You could model the specific drug sub-class another random effect, that is add (1 I Index_Motives). The problem is that those sub-classes are unlikey to be a-prioro exchangable, so a random effect might not be a justied assumption.

Perhaps replacing Drug_Class by Index_Motives would be more reasonable. If you want to obtain estimates for the general drug classes, you could still compute the mean (per draw and then summarized) of the respective sub-classes after model fitting.

Hm, if you’re saying he could do:

Outcome ~ 1 + Drug_Class + ( 1 | Index_Motives) + ( 1 | Subject_ID)

doesn’t that cause an identifiability issue for Drug_class levels with only one member? For example, the model would simultaneously be attempting to estimate both a fixed effect of alcohol (or, the alcohol condition’s deviation from the other drug classes) as well as a random effect of alcohol (or, the alcohol condition’s deviation from the mean of all the drugs).

Ha, @R-broadcast came up with this himself while consulting me about this before posting and I waved him off the idea thinking it’d be better to have things in the model formally, but I stand corrected!

Due to the hierarchical shrinkage, Drug_Class + ( 1 | Index_Motives) should be soft-identified (by the prior), but as I sad above, I am not sure if this is a good choice because the exchangability assumption between index-motives is likely violated so that shrinkage over all of these terms may be problematic.

Yes, I agree.
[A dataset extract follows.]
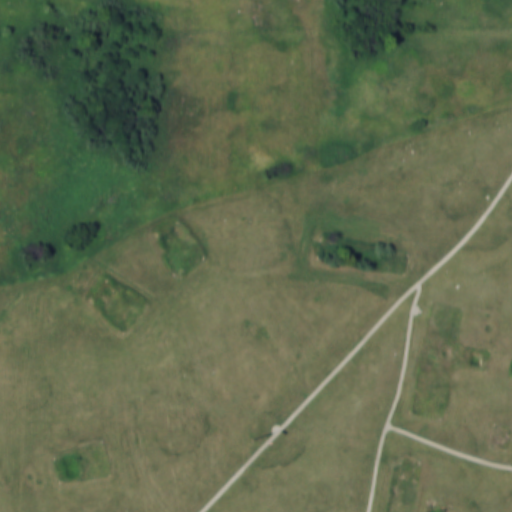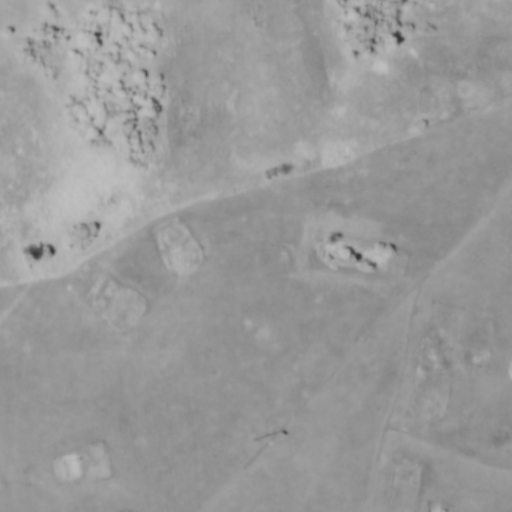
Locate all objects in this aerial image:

I do think there might be decent support for exchangeability within the drug-class subgroups (though an assumption to keep an eye on for sure). How would one express a model in brms’ syntax to capture the existence of such subgroups/nesting?

The nesting is automatically modeled by having both Drug_class and Index_Motives in the model.

Thank you for the suggestions @paul.buerkner and @mike-lawrence. If I am understanding this correctly, having both Drug_Class and Index_Motives in the same model would not be a good idea. Instead, I should summarize across the relevant parameters from the posterior.

I typically use the conditional_effects sytanx to get marginal plots of Drug_Class. Assuming I use Index_Motives as my random factor, can I set up conditional_effects so that it gives me the relevant summaries that I would typically get from Drug_Class? Could I use “make_conditions” for this, or do I need to wrangle and summarize across the relevant parameters outside of the conditional_effects helper?

Thanks for any advice. Brms is a great package, and I want to make sure I get these analyses right.